The hazards and risks of inadequate data reliability in terms of completeness and accuracy, for the usability and feasibility of PI based on administrative data sources, have been recognized by a number of authors and leading organizations in the field of performance measurement [e.g. [71
]]. It is therefore surprising we only found two publications that explicitly assessed the reliability of administrative databases for PI in PMHC. It seems developers assume data reliability, at least availability and completeness, based on expert opinion and stakeholder consultation. However, providers collecting the data often have interests in the conclusions drawn from PI and when they're asked by external organizations to extract data from their client-registration systems, data reliability cannot be assumed. Especially when services or systems benefit from better performance, or the purpose of the PI is unclear to the unit (i.e. person or department) responsible for collecting the data, data reliability should be evaluated.
The consultation of experts and stakeholders not only proves to be a widely accepted method to ensure face validity and contribute to the content validity of PI, but seems an important tool to create support in the field to use the PI for accountability and transparency purposes by (external) accrediting organizations and PMHC financing bodies, or (internal) quality monitoring and improvement by PMHC care providers as well.
For only a fraction of the 1480 unique PI included in this inventory the relationship with criteria of quality has been assessed. An explanation for this finding is that criterion validity research is time-consuming and costly, and the added value is not always apparent to stakeholders. The performance on both the indicator and the criterion of a sufficiently large research group that is representative for the client population needs to be recorded in order to reliably assess the extent of the correspondence between indicator and criterion. When consensus between stakeholders on the usefulness and feasibility of PI has been procured, indicator developing organizations often do not have the funds or the incentives to further study the validity of the PI and prioritize the utilization of the PI to increase transparency or accountability of the PMHC system. Understandably, these stakeholders have more interest in the information generated with PI than in 'fundamental' characteristics of PI themselves, such as criterion validity.
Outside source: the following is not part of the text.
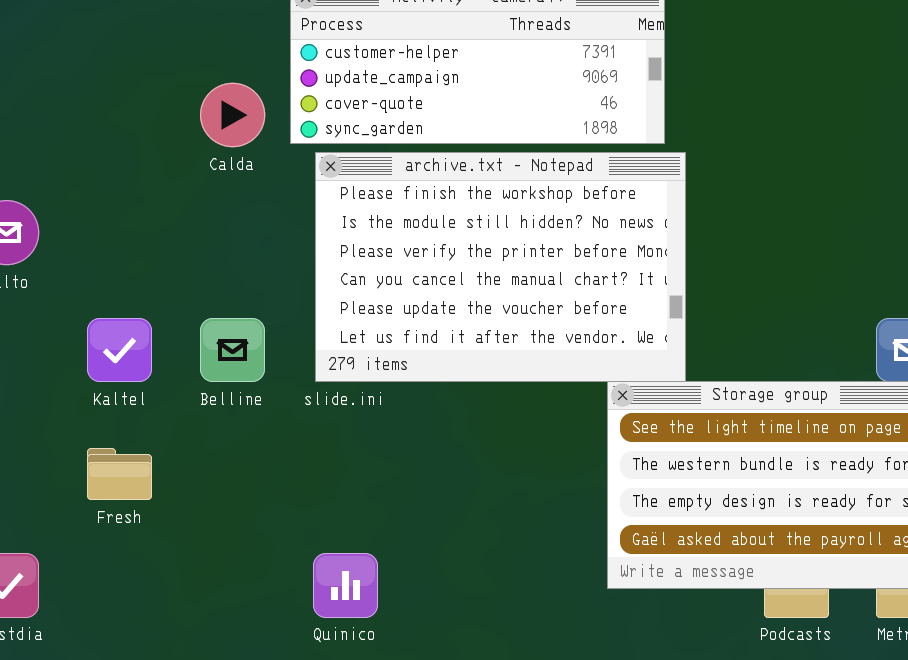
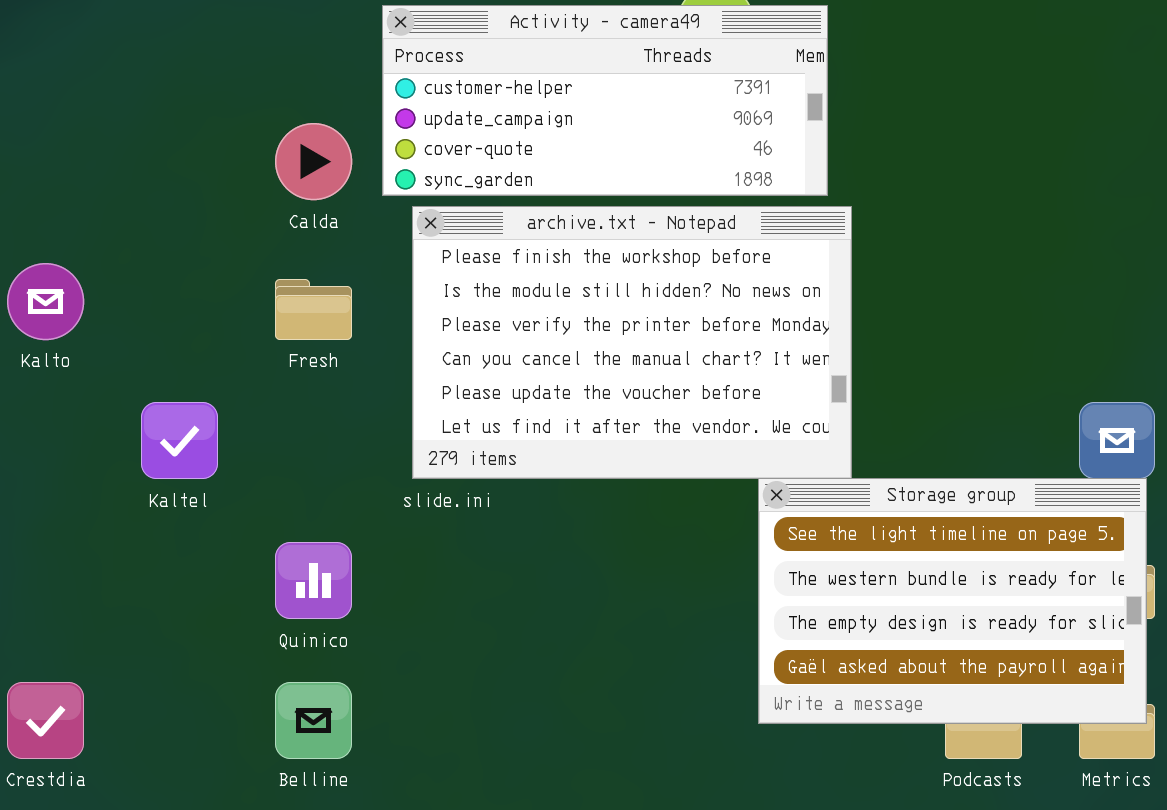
Belline: [200,318,265,382] -> [275,682,352,759], moved
Fresh: [87,448,152,500] -> [275,279,352,340], moved
Quinico: [313,553,378,618] -> [275,542,352,619], moved

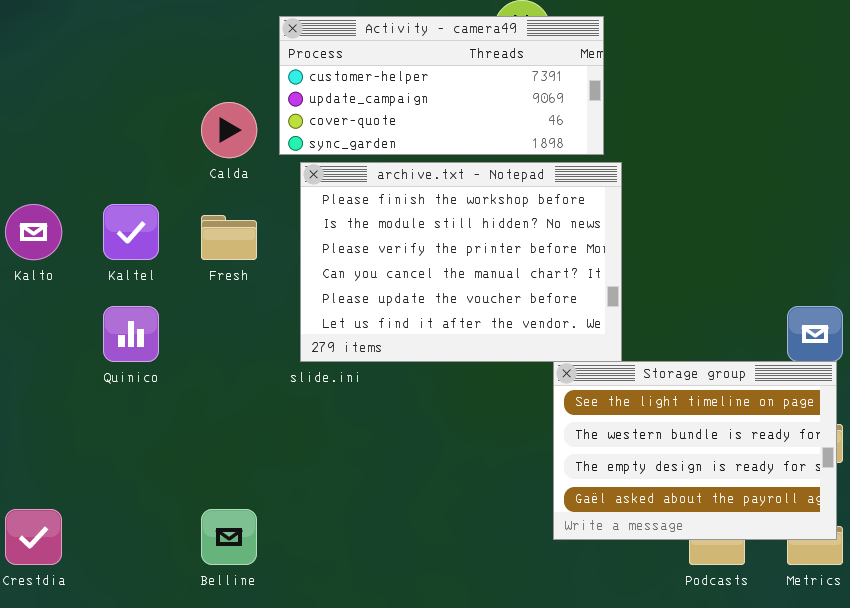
Kaltel: [141,402,218,479] -> [103,204,159,260], moved
Quinico: [275,542,352,619] -> [103,306,159,362], moved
While the majority of the associations between the PI and the criteria studied in the included publications are statistically significant and in the expected direction, studies report mixed and in some cases even contradictory results in several PI. Measures of satisfaction, readmission, certification status, medication dosage adequacy, length of stay, and appropriateness of screening are reported to have no significant association with one or more criteria of PMHC quality. However, other studies do report significant associations of some of the same measures with other criteria, or even use these measures as criteria to validate others. The scientific and practical utility of criterion validation depends as much on the measurement of the criterion as it does on the validity of the indicator [15
]. For many concepts related to PMHC quality, valid criteria are simply not available.